Martin Levin

retired
Portland, Oregon, USA

I received a Ph.D. in mathematics from Johns Hopkins. For most of my career I taught high school math in Waldorf schools, where the pedagogy encourages the bridging of mathematics and art. I'm now retired.
The Platonic solids are quite simple geometric forms, and yet, as one contemplates them and builds up and holds the forms in one’s imagination, they become quite captivating. The center has a dual (in the sense of projective geometry), which is the plane at infinity.

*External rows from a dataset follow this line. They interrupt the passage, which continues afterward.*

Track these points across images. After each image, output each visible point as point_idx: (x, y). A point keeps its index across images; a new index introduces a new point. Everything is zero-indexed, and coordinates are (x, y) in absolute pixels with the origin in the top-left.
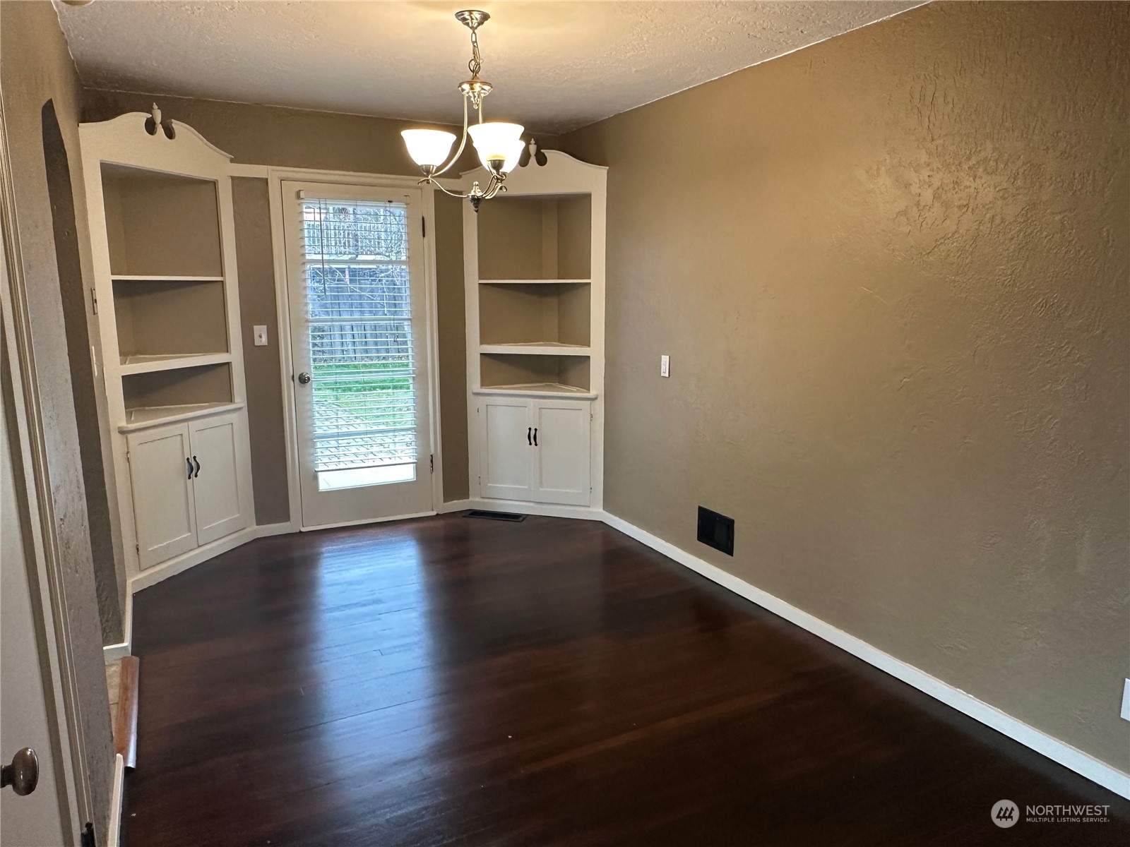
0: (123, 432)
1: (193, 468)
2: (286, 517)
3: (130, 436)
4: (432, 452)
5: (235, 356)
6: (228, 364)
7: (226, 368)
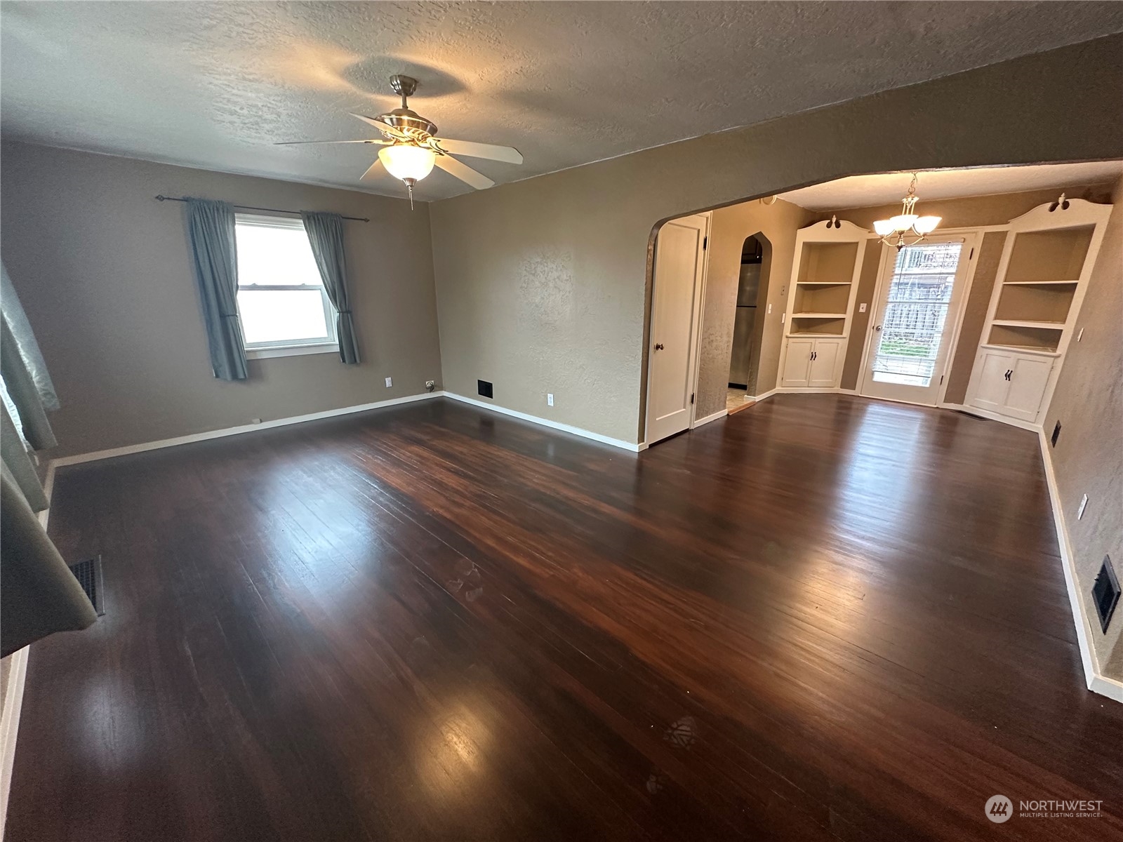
0: (787, 337)
1: (813, 356)
2: (854, 389)
3: (790, 339)
4: (944, 375)
5: (849, 316)
6: (844, 319)
7: (842, 320)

One can imagine the form carved out by planes and lines coming in from the infinitely distant periphery. The model shown here is designed to suggest shapes that are not solid blocks, but rather created by lines and planes coming from the periphery.

A Cube Inscribed On The Faces Of A Dodecahedron
A Cube Inscribed On The Faces Of A Dodecahedron
45 x 45 x 45 cm
brass and aluminum tubing, beading wire, and 3D printed steel joints
2016

Each of the 12 edges of the cube lies on one face of the dodecahedron, and conversely. Hence, a cube edge meets each of the five edges of the dodecahedron face; it meets two of them at internal golden mean division points, two at external golden mean division points, and one at infinity. Moreover, each dodecahedron edge, since it lies on two dodecahedron faces, must intersect two cube edges, which makes it possible to suspend the dodecahedron inside the cube, as shown here. The ratio of the cube edge to the dodecahedron edge is φ^4, where φ is the golden mean.
There is another way of inscribing a cube on the faces of a dodecahedron, well known all the way back to Euclid, but this figure seems to be new. I have not seen it elsewhere.